Meg and Charles Wallace are join by a classmate Calvin (Levi Miller), who says he got “a call” to join them. He struggles at home because his father beats him even though he’s a great student. This part of the film is poorly done and doesn’t work well.

The three kids meet up in Meg’s backyard and Mrs. Whatsit, Mrs. Who (Mindy Kaling) and Mrs. Which (Oprah Winfrey) take them through a wrinkle in time and end up on a new planet (new dimension).

The place is made of light as are the three Mrs. However, when they fly on Mrs. Whatsit’s back and encounter The It (the dark forces), the light bearers say that the kids might not find Mr. Murry.

The concepts of light and dark are great to express in written form and in film, but here the direction and substance of this story fails to make this journey compelling.

Pine was good as the scientist first guy, setting aside his family for the sake of science.

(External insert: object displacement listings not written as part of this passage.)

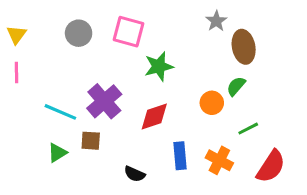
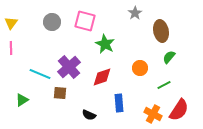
gray star: (216, 21) -> (135, 13), moved
green star: (159, 66) -> (105, 44), turned -30
green semicircle: (236, 86) -> (169, 57), moved
green triangle: (57, 153) -> (22, 100), moved
orange cross: (219, 160) -> (153, 114), moved

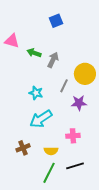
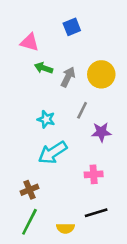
pink triangle: (12, 41) -> (29, 42), moved
yellow circle: (85, 74) -> (101, 74), moved
yellow semicircle: (51, 151) -> (65, 228), moved
green line: (49, 173) -> (29, 222), moved

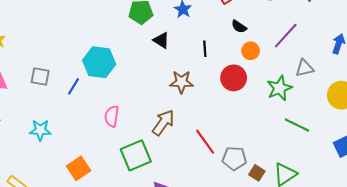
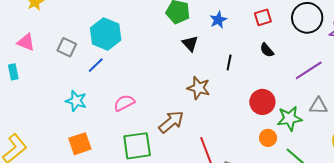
orange circle: (251, 51) -> (268, 138), moved
cyan hexagon: (99, 62) -> (106, 34), moved
red circle: (234, 78) -> (262, 102), moved
pink semicircle: (112, 116) -> (124, 103), turned 40
cyan star: (40, 130) -> (76, 101), moved

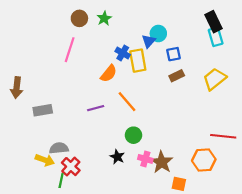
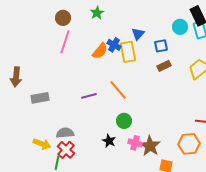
brown circle: (79, 18) -> (63, 18), moved
cyan circle: (158, 34) -> (180, 27), moved
orange semicircle: (109, 74) -> (100, 51), moved
gray semicircle: (59, 148) -> (65, 133), moved

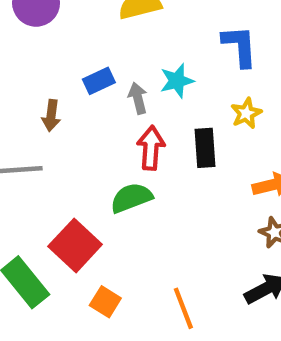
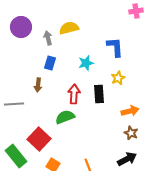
blue rectangle: (99, 81) -> (50, 63), turned -48
gray arrow: (138, 98) -> (48, 38), moved
brown arrow: (51, 115) -> (38, 85), moved

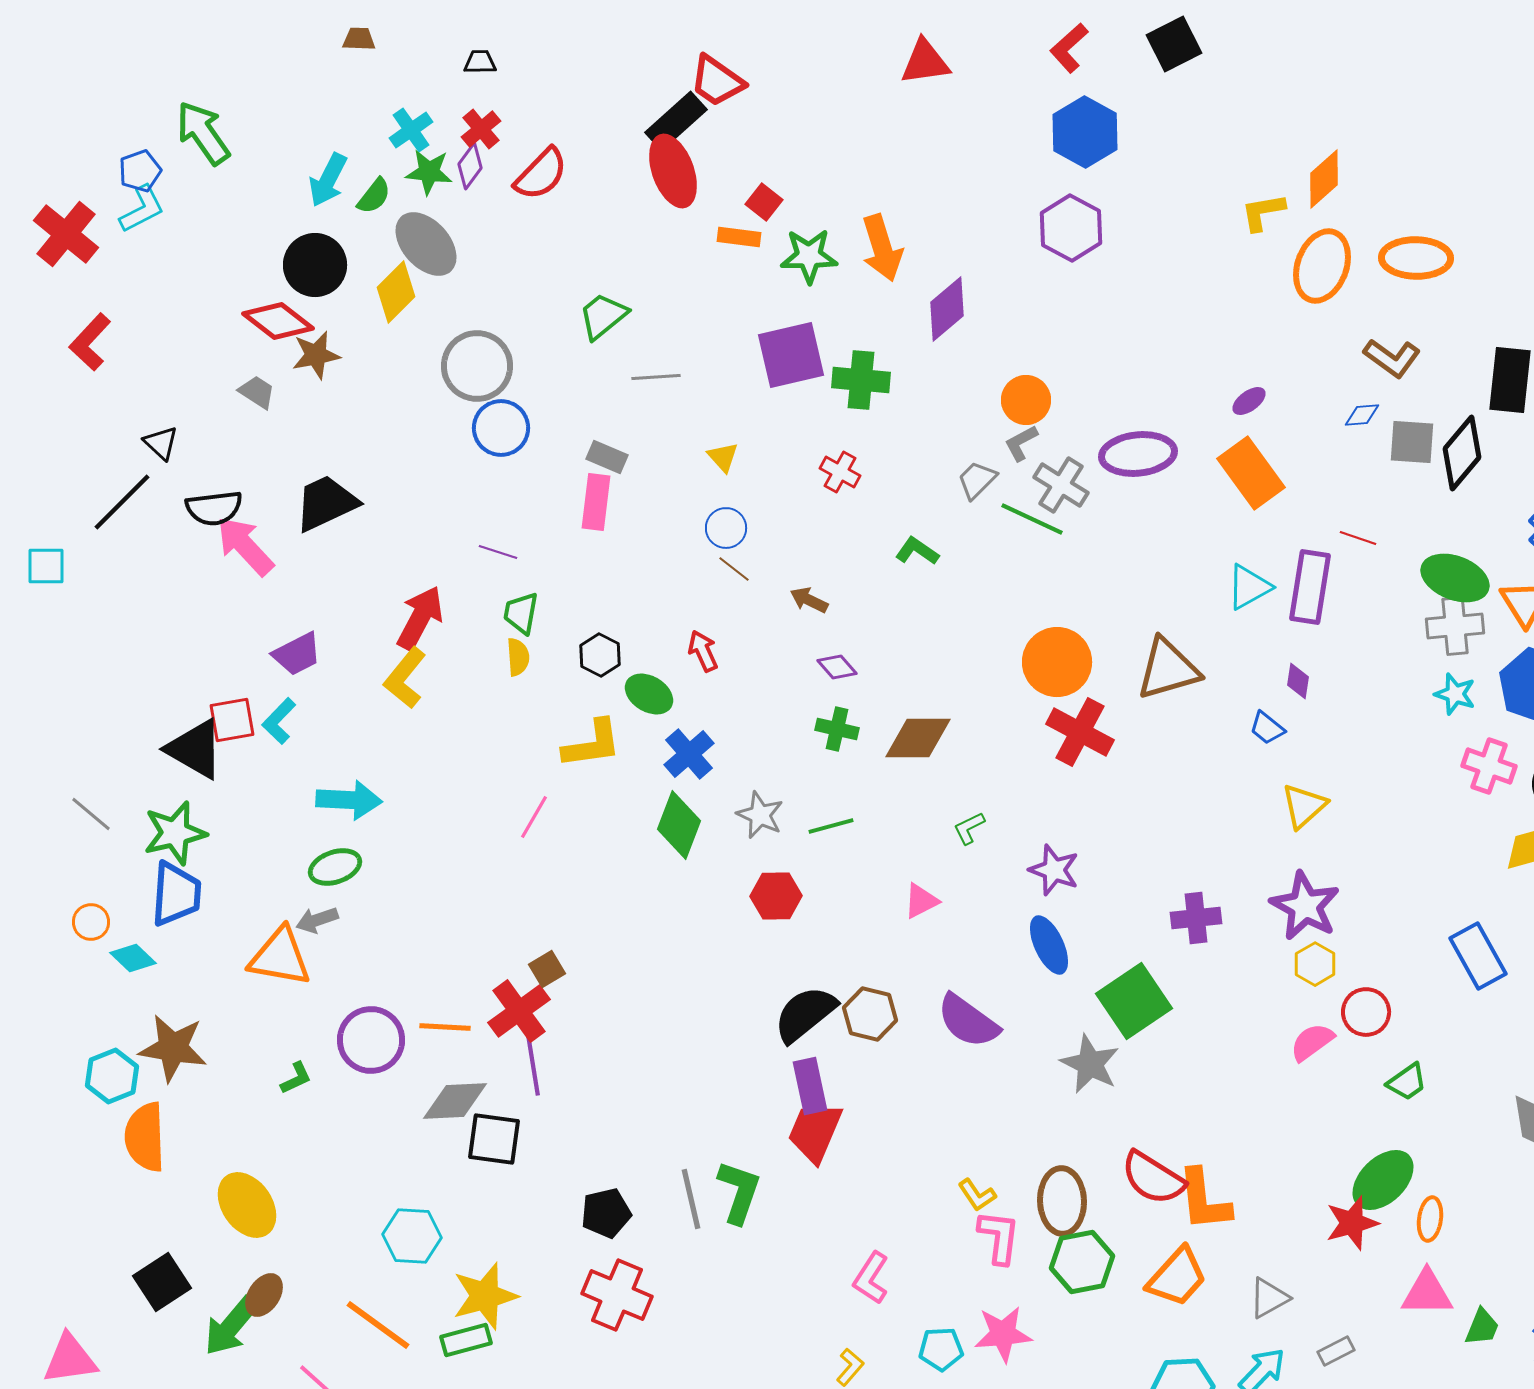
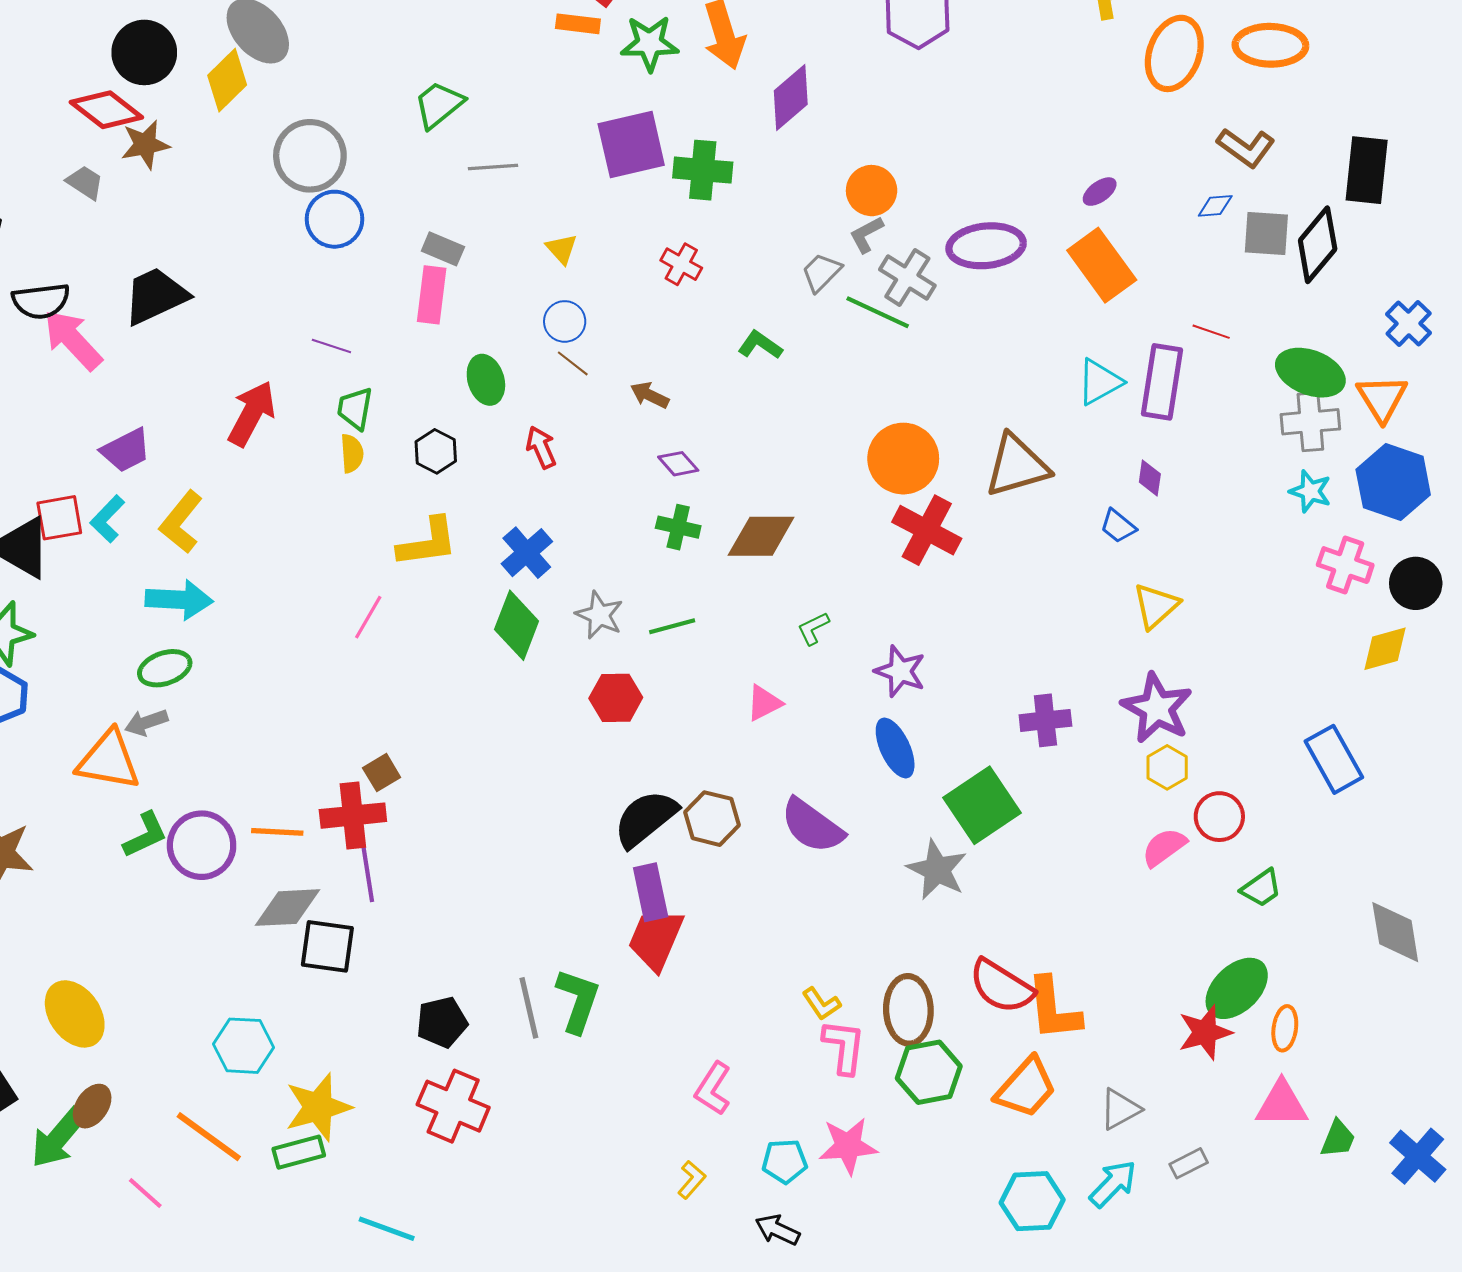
yellow L-shape: (405, 678) -> (181, 522), moved
green ellipse: (649, 694) -> (486, 380), moved, turned 42
red cross: (519, 1011) -> (353, 816), turned 30
green L-shape: (296, 1078) -> (145, 835), moved, size x1.4

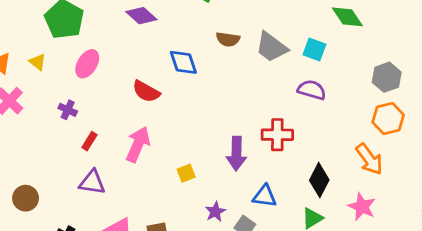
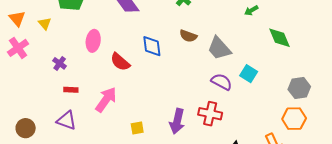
cyan square: (314, 50) -> (249, 74), moved
pink ellipse: (87, 64) -> (93, 41), moved, turned -35
purple semicircle: (312, 90) -> (222, 82), moved
red rectangle: (89, 141) -> (71, 90), turned 48
brown circle: (26, 198) -> (26, 128), moved

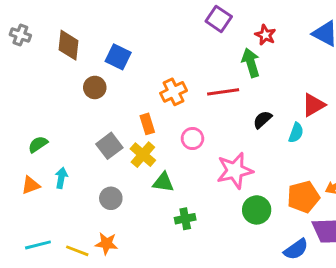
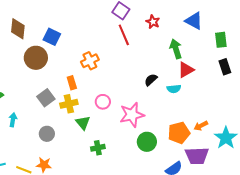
green arrow: (251, 63) -> (176, 49), moved
brown circle: (95, 87) -> (36, 58), size x1.5
red line: (223, 92) -> (124, 35), moved, turned 75
cyan semicircle: (296, 133) -> (174, 89), turned 64
pink circle: (192, 139) -> (103, 102), moved
yellow cross: (143, 155) -> (69, 104), turned 36
green triangle: (163, 182) -> (83, 123), turned 42

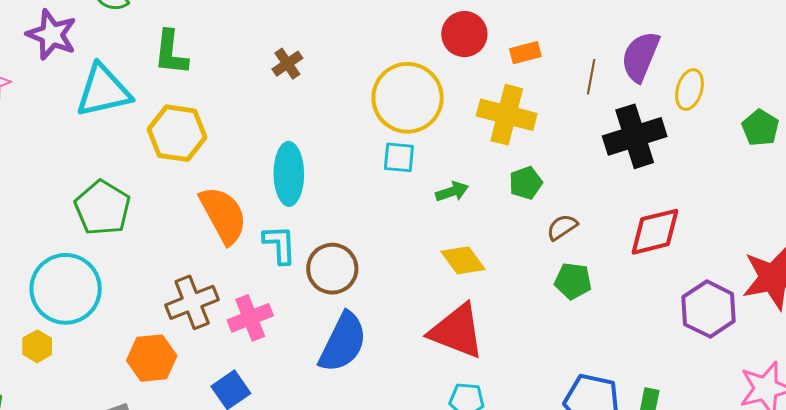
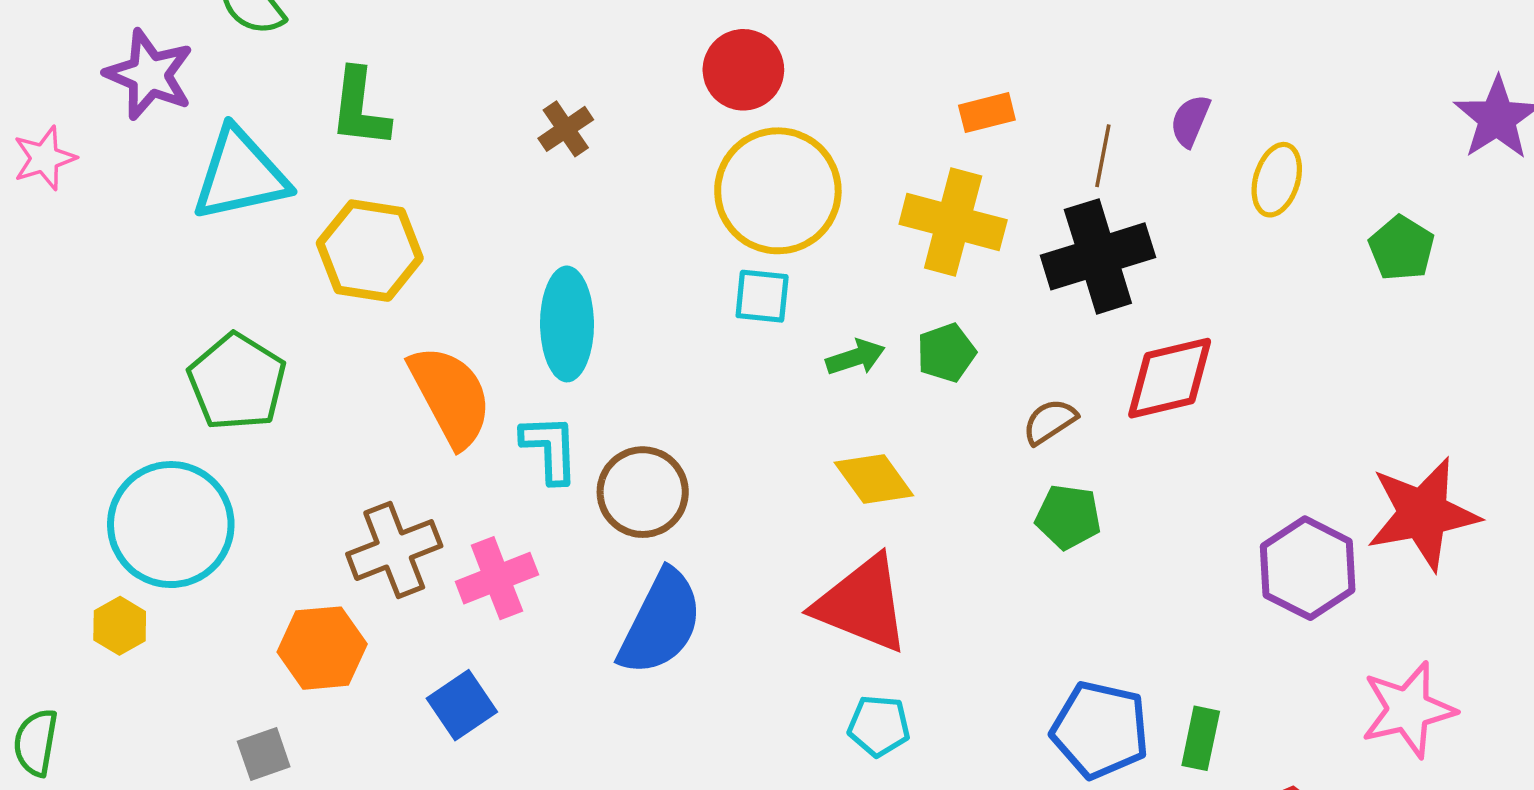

Gugu Mbatha-Raw was good as Mrs. Murry, there was a sweet genuineness to her. Reid was very strong as Meg. Her passion and intelligence came through. McCabe was excellent as young Charles Wallace. He did a great job of being a smart kid and one that was taken over by the dark side (The It). Witherspoon was funny as Mrs. Whatsit. She brought humor but her character was also inconsistent. How can you be new as a light being and run out of energy so quickly. Kaling was OK as a seer, but I just didn’t buy the role. Winfrey was Winfrey. The extra-large size physical presence might have been more about inflating that it was Oprah than the role. It made little sense and adding the stiff gown she was fit into made her performance stiff. Miller was OK, but I struggled as to why he was part of the journey, the case wasn’t well made. Jennifer Lee and Jeff Stockwell wrote a mediocre script when it could have been great. Ava DuVernay’s direction was poor. But some of this is based on the poorly created script. However, I think she could have made better choices about the story’s direction and how it was constructed.

Overall:  This film falls flat when it comes to telling a strong story, but it does have a strong point to make if the audience sees through the uneven film.